CNC - Center for Neuroscience and Cell Biology, University of Coimbra, Portugal.
Neuropeptides. 2012 Dec;46(6):359-66. doi: 10.1016/j.npep.2012.08.006. Epub 2012 Sep 13.
The formation of adipose tissue is a process that includes the pre-adipocyte proliferation and differentiation to adipocytes that are cells specialized in lipid accumulation. The adipocyte differentiation is a process driven by the coordinated expression of various transcription factors, such as peroxisome proliferator-activated receptor (PPAR-γ). Neuropeptide Y (NPY) induces adipocyte proliferation and differentiation but the NPY receptors and the intracellular pathways involved in these processes are still not clear. In the present work we studied the role of NPY receptors and the intracellular pathways involved in the stimulatory effect of NPY on lipid accumulation. The murine pre-adipocyte cell line, 3T3-L1, was used as a cell model. Adipogenesis was evaluated by quantifying lipid accumulation by Oil red-O assay and by analyzing PPAR-γ expression using the Western blotting assay. Adipocytes were incubated with NPY (100nM) and a decrease on lipid accumulation and PPAR-γ expression was observed in the presence of NPY Y(2) receptor antagonist (BIIE0246, 1μM) or NPY Y(5) antagonist. Furthermore, NPY Y(2) (NPY(3-36), 100nM) or NPY Y(5) (NPY(19-23)(GLY(1), Ser(3), Gln(4), Thr(6), Ala(31), Aib(32), Gln(34)) PP, 100nM) receptor agonists increased lipid accumulation and PPAR-γ expression. We further investigate the intracellular pathways associated with NPY Y(2) and NPY Y(5) receptor activation. Our results show NPY induces PPAR-γ expression and lipid accumulation through NPY Y(2) and NPY Y(5) receptors activation. PKC and PLC inhibitors inhibit lipid accumulation induced by NPY Y(5) receptor agonist. Moreover, our results suggest that lipid accumulation induced by NPY Y(2) receptor activation occurs through PKA, MAPK and PI3K pathways. In conclusion, this study contributes to a step forward on the knowledge of intracellular mechanisms associated with NPY receptors activation on adipocytes and contributes to a better understanding and the development of new therapeutic targets for obesity treatment.

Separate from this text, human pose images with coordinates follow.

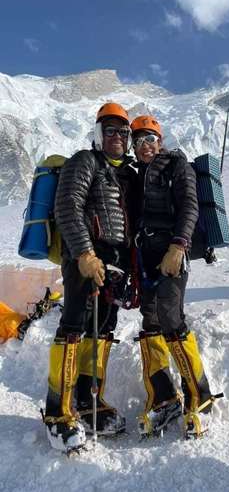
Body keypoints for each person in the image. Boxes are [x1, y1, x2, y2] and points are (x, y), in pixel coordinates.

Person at [44, 102, 137, 452]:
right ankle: (57, 413)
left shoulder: (125, 173)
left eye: (122, 132)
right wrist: (84, 254)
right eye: (109, 130)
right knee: (73, 327)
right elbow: (66, 205)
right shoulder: (84, 161)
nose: (117, 137)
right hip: (85, 258)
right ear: (98, 135)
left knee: (103, 330)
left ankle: (88, 403)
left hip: (115, 264)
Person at [131, 115, 212, 439]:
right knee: (150, 321)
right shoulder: (137, 174)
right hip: (145, 256)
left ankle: (198, 395)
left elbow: (190, 206)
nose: (144, 146)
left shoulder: (176, 164)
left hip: (171, 252)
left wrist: (178, 247)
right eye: (138, 141)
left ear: (160, 140)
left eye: (150, 138)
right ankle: (162, 396)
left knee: (170, 315)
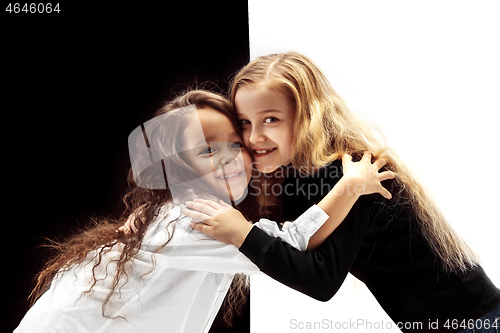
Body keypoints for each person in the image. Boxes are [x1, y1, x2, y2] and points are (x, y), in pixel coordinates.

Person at [16, 89, 393, 333]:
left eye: (235, 143)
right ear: (180, 166)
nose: (230, 158)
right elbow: (293, 244)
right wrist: (352, 185)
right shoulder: (191, 220)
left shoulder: (184, 216)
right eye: (208, 150)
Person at [187, 53, 500, 332]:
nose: (254, 136)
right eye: (244, 122)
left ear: (307, 116)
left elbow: (320, 279)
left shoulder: (349, 173)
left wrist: (242, 234)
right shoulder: (295, 177)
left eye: (271, 119)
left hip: (474, 320)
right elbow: (291, 239)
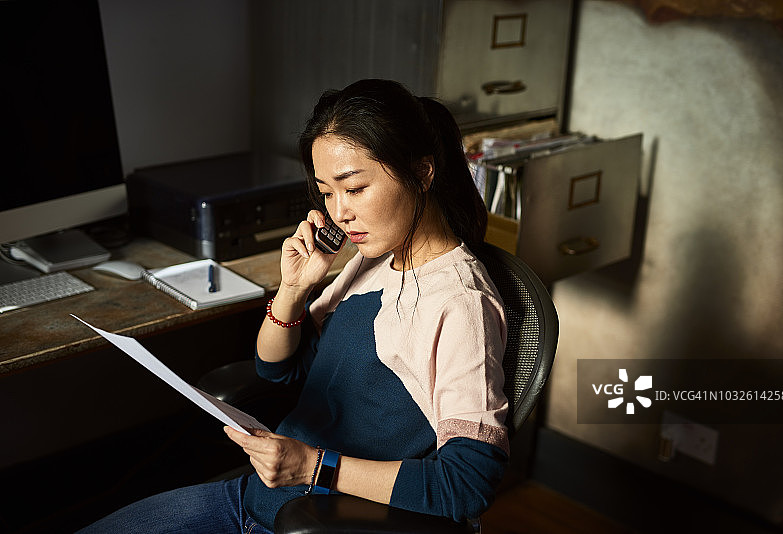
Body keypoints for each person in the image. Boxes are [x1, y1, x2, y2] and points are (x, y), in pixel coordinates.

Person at [79, 79, 509, 534]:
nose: (339, 212)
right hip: (260, 497)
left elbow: (466, 485)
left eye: (355, 188)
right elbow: (276, 369)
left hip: (317, 520)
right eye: (327, 192)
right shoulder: (374, 258)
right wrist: (293, 289)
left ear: (423, 173)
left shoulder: (461, 304)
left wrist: (312, 466)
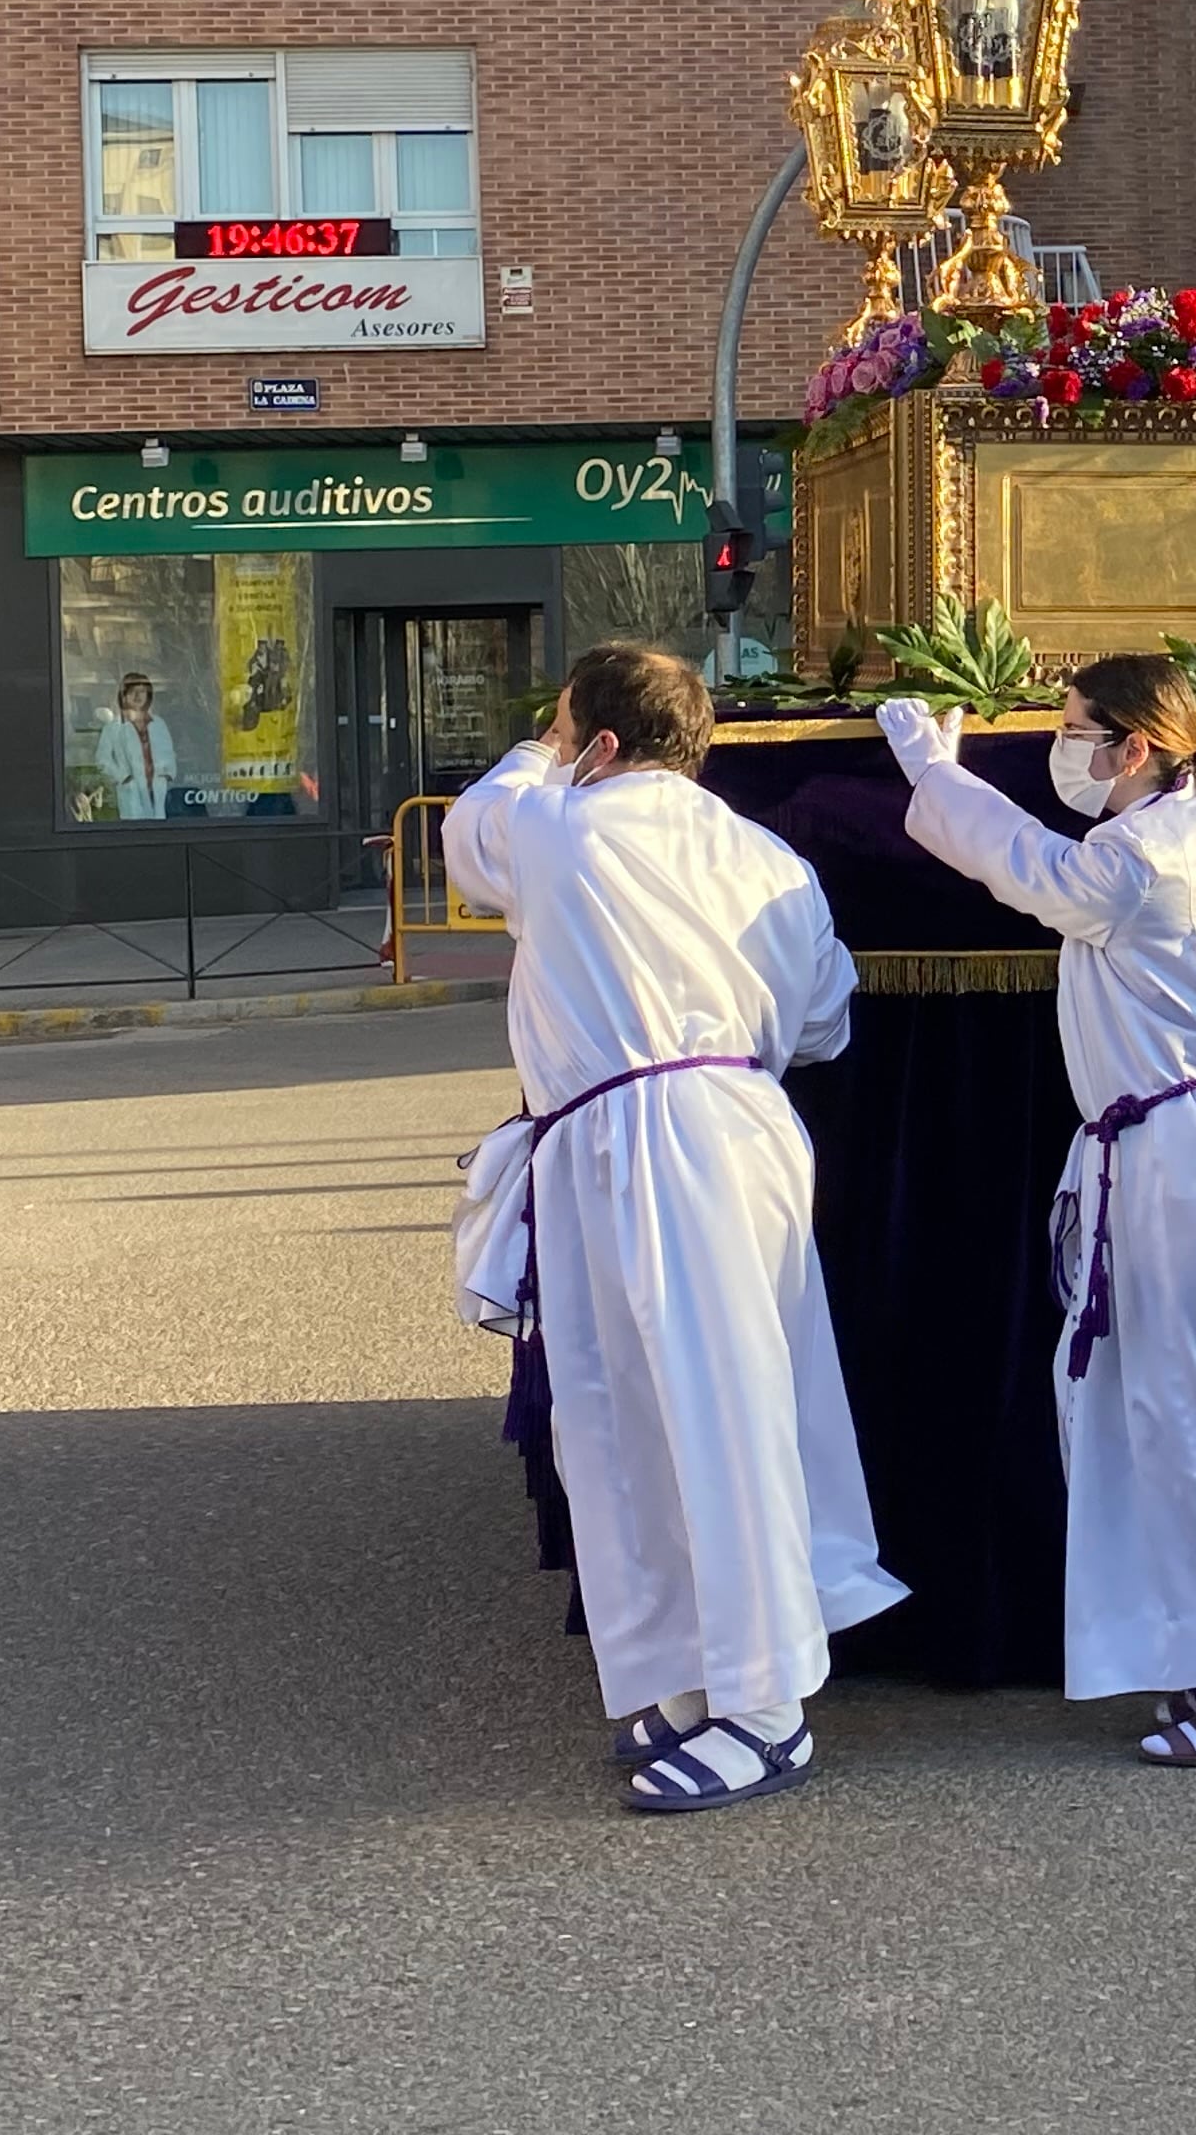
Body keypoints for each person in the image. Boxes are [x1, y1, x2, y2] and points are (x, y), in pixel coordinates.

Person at [444, 641, 902, 1815]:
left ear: (597, 744)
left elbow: (466, 833)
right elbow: (825, 1021)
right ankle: (685, 1678)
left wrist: (537, 758)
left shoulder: (555, 820)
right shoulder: (769, 859)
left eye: (563, 729)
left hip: (652, 1134)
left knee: (698, 1416)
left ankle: (766, 1709)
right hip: (724, 1122)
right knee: (636, 1415)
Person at [877, 655, 1196, 1767]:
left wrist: (934, 776)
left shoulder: (1140, 857)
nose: (1062, 748)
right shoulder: (1191, 828)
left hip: (1186, 1163)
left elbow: (1029, 867)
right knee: (1189, 1407)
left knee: (1193, 1414)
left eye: (1073, 730)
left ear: (1134, 746)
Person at [93, 675, 173, 821]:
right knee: (134, 828)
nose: (137, 696)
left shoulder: (159, 724)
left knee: (159, 828)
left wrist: (167, 774)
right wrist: (123, 777)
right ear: (124, 696)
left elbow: (169, 753)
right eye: (132, 691)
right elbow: (102, 760)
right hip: (131, 790)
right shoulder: (113, 728)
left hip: (156, 787)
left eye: (142, 691)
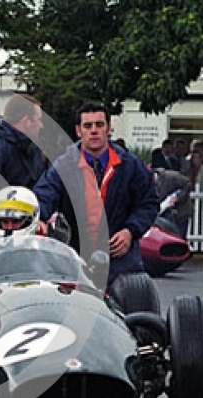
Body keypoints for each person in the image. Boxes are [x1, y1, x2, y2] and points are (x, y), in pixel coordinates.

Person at [33, 102, 159, 285]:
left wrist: (130, 231)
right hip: (75, 263)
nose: (94, 131)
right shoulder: (63, 167)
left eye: (99, 125)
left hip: (122, 265)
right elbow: (44, 195)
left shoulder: (130, 166)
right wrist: (39, 218)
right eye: (87, 126)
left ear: (109, 128)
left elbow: (148, 203)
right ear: (78, 130)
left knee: (134, 308)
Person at [153, 167, 193, 239]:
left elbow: (188, 184)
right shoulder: (153, 185)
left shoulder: (171, 176)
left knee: (180, 236)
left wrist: (178, 197)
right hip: (168, 212)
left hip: (182, 211)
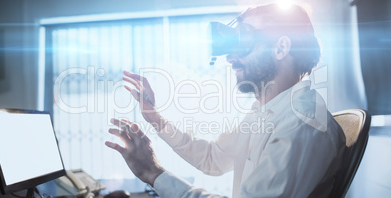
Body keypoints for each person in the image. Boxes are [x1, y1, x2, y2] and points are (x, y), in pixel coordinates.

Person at [105, 3, 346, 198]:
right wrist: (155, 118)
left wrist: (153, 173)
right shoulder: (266, 114)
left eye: (243, 40)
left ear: (281, 47)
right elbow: (213, 158)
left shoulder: (302, 125)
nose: (230, 56)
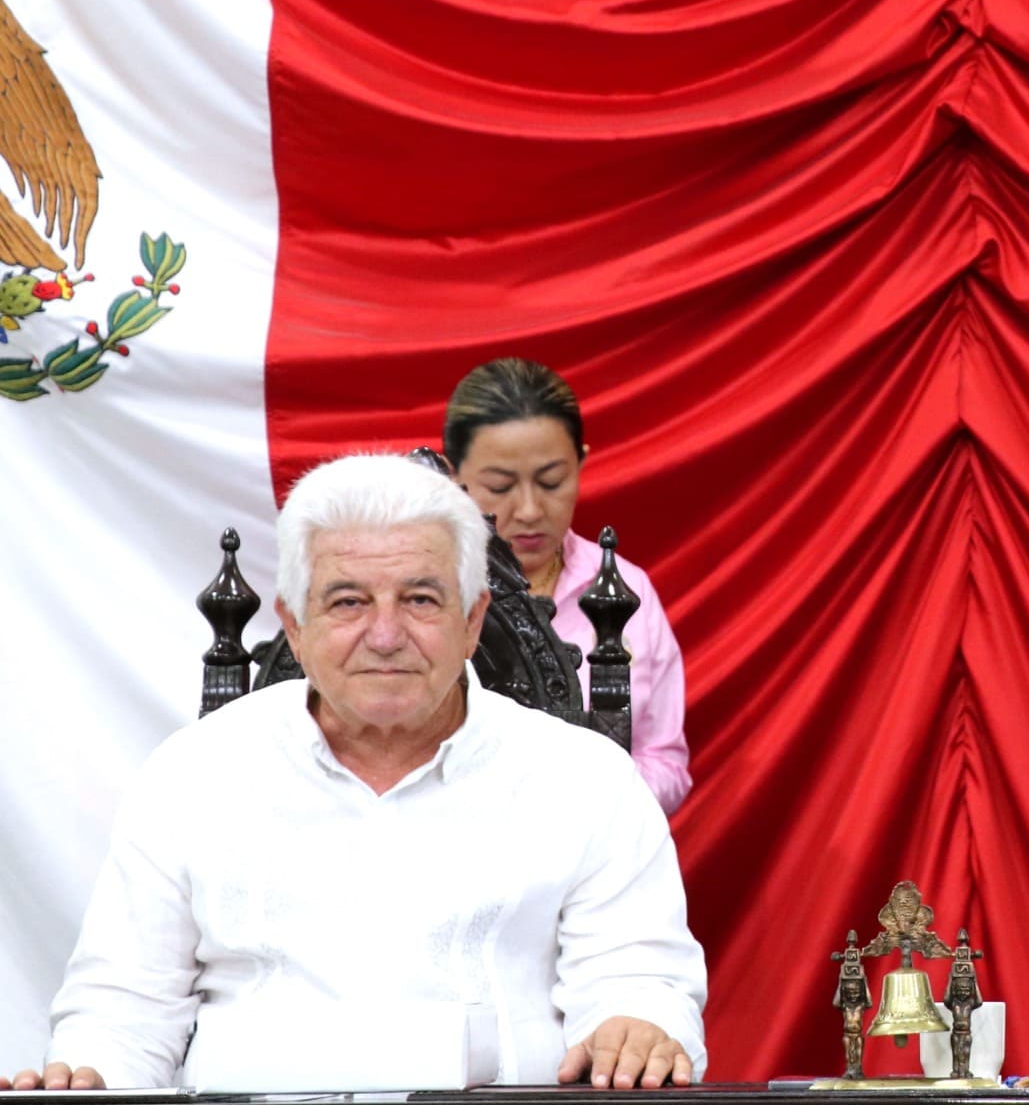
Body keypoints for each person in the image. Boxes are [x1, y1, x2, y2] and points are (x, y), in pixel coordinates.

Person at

脂肪组织的形成是一个包括前脂肪细胞增殖和分化为专门积累脂质的脂肪细胞的过程。脂肪细胞分化是一个由各种转录因子协调表达驱动的过程,如过氧化物酶体增殖物激活受体 (PPAR-γ)。神经肽 Y (NPY) 诱导脂肪细胞增殖和分化,但 NPY 受体和参与这些过程的细胞内途径仍不清楚。在本工作中,我们研究了 NPY 受体和参与 NPY 对脂质积累的刺激作用的细胞内途径的作用。使用小鼠前脂肪细胞系 3T3-L1 作为细胞模型。通过油红-O 测定法定量脂质积累来评估脂肪生成,并通过 Western 印迹分析测定 PPAR-γ 表达。用 NPY (100nM) 孵育脂肪细胞,并在存在 NPY Y(2) 受体拮抗剂 (BIIE0246,1μM) 或 NPY Y(5) 拮抗剂的情况下观察到脂质积累和 PPAR-γ 表达减少。此外,NPY Y(2) (NPY(3-36),100nM) 或 NPY Y(5) (NPY(19-23)(GLY(1),Ser(3),Gln(4),Thr(6),Ala(31),Aib(32),Gln(34)) PP,100nM) 受体激动剂增加了脂质积累和 PPAR-γ 表达。我们进一步研究了与 NPY Y(2) 和 NPY Y(5) 受体激活相关的细胞内途径。我们的结果表明,NPY 通过 NPY Y(2) 和 NPY Y(5) 受体激活诱导 PPAR-γ 表达和脂质积累。PKC 和 PLC 抑制剂抑制 NPY Y(5) 受体激动剂诱导的脂质积累。此外,我们的结果表明,NPY Y(2) 受体激活诱导的脂质积累是通过 PKA、MAPK 和 PI3K 途径发生的。总之,这项研究有助于深入了解与脂肪细胞中 NPY 受体激活相关的细胞内机制,并有助于更好地理解和开发肥胖治疗的新治疗靶点。